Copy out the listing below word for word, leaving out the pictures.

*** PROVIDED DATA ***

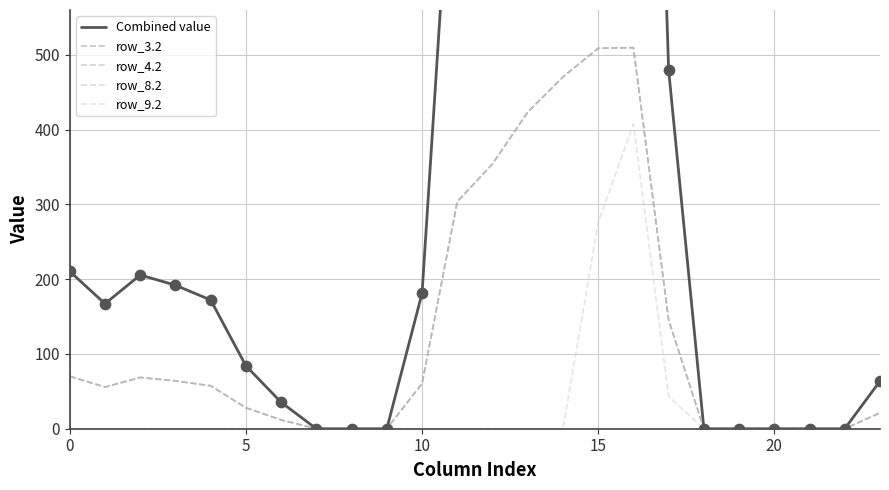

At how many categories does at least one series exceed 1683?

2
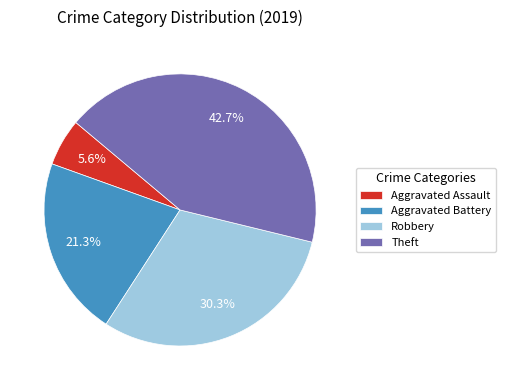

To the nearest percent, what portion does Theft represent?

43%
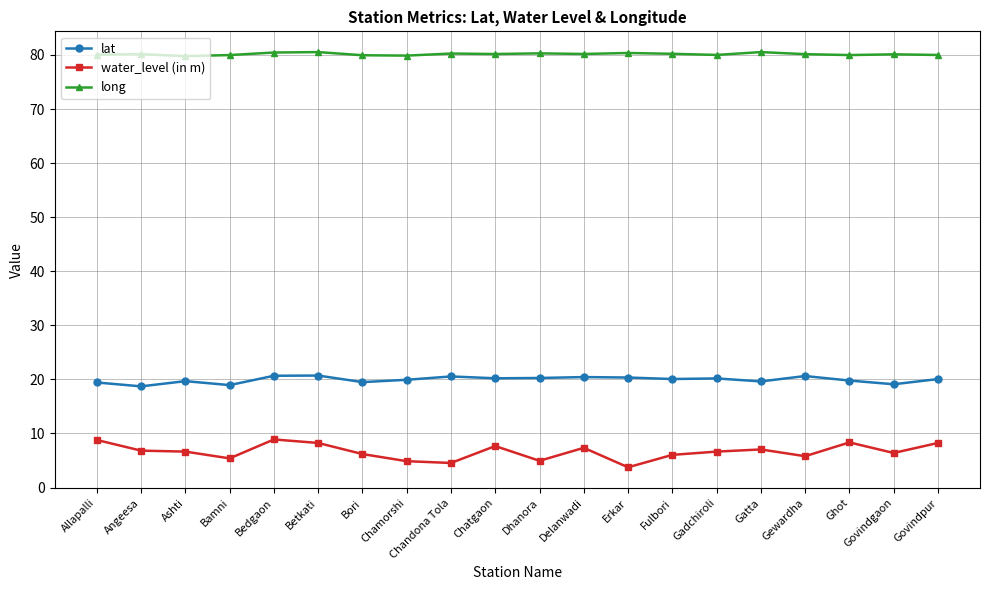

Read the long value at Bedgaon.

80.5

*** End of PROVIDED DATA ***

* **ANSWER TO THIS EXERCISE**:
At how many categories does at least one series exceed 1683?

2

To the nearest percent, what portion does Theft represent?

43%

Read the long value at Bedgaon.

80.5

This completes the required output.